Cambiar’s Energy holdings contributed positively to our overall portfolio performance, but lagged the index due to a select few names that have exposure to the North American natural gas market. Despite this short-term underperformance, we believe the secular perspective of natural gas remains compelling.
Our holdings within Consumer Discretionary resulted in the strongest performance contribution to the portfolio for the quarter, with select few retailers finishing negative. Our exposure to this sector remains with franchises we believe can continue to grow earnings in a slowing economic environment, such as businesses with greater exposure towards a marginally higher, less credit reliable consumer.
In a continuation from the prior quarter, our non-allocation to the Utilities and Materials sectors resulted in a net marginal impact to the portfolio.

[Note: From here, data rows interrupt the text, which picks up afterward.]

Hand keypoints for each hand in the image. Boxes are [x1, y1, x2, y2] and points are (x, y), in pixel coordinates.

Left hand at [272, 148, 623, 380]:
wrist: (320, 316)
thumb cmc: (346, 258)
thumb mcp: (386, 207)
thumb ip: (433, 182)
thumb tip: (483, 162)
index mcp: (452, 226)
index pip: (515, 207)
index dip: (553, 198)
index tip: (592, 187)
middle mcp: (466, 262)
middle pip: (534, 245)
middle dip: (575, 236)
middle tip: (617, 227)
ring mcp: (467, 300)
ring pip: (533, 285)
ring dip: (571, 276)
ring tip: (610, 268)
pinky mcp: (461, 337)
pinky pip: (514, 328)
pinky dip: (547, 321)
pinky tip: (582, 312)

As we enter the last quarter of 2007, the Cambiar investment team continues to maintain a high degree of conviction for our holdings, as well as the portfolio’s aggregate sector exposures. As investor-owners, Cambiar’s long term interests remain aligned with those of our shareholders, and our unwavering focus on delivering consistent, long-term performance for our clients remains paramount in importance.

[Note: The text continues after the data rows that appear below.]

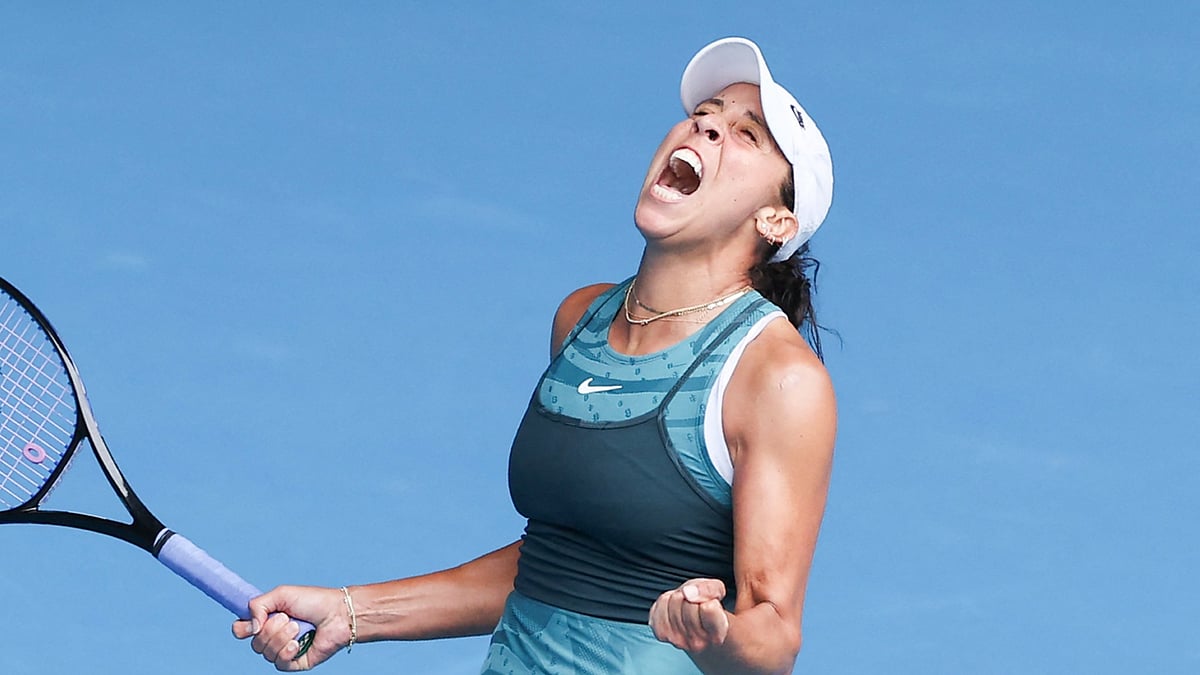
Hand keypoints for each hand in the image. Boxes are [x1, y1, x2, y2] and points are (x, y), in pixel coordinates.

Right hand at [232, 585, 349, 671]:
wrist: (338, 614)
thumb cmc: (313, 601)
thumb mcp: (281, 594)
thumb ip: (257, 605)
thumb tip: (250, 628)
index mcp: (266, 620)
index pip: (240, 630)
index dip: (242, 628)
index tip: (255, 622)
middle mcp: (272, 636)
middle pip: (253, 643)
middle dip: (271, 629)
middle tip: (289, 618)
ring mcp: (283, 650)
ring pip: (265, 653)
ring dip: (281, 638)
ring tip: (298, 627)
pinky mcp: (294, 662)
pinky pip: (279, 664)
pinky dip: (287, 652)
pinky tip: (298, 644)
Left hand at [649, 578, 729, 653]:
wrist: (695, 623)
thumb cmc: (708, 606)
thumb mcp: (717, 591)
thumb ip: (708, 589)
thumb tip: (688, 592)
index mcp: (718, 634)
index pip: (707, 608)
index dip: (705, 597)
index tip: (707, 602)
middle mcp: (698, 643)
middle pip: (688, 602)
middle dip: (690, 596)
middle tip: (694, 603)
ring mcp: (678, 641)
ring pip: (673, 601)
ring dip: (677, 598)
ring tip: (684, 607)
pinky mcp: (662, 635)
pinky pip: (658, 607)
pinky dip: (664, 603)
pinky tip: (672, 611)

This material represents an assessment of the market environment at a specific point in time and is not intended to be a forecast of future events, or a guarantee of future results. This information should not be relied upon by the reader as research or investment advice.
As of 9/30/07, the annualized performance of the Fund was: 1 year: 12.36%, 3 year: 13.47%, 5 year: 16.90%, and since inception (6/30/98): 12.17%. The performance quoted represents past performance and the investment return and principal value of an investment will fluctuate so that an investor's shares, when redeemed, may be worth more or less than the original cost, and current performance may be lower or higher than the performance quoted. For performance data current to the most recent month-end, please call 1-866-777-8227 or visit our website at www.cambiar.com.
The S&P 500 Index consists of 500 stocks chosen for market size, liquidity, and industry group representation. It is a market-value weighted index, with each stock's weight in the Index proportionate to its market value.
The Russell 1000® Value Index measures the performance of those Russell 1000 companies with lower price-to-book ratios and lower forecasted growth values.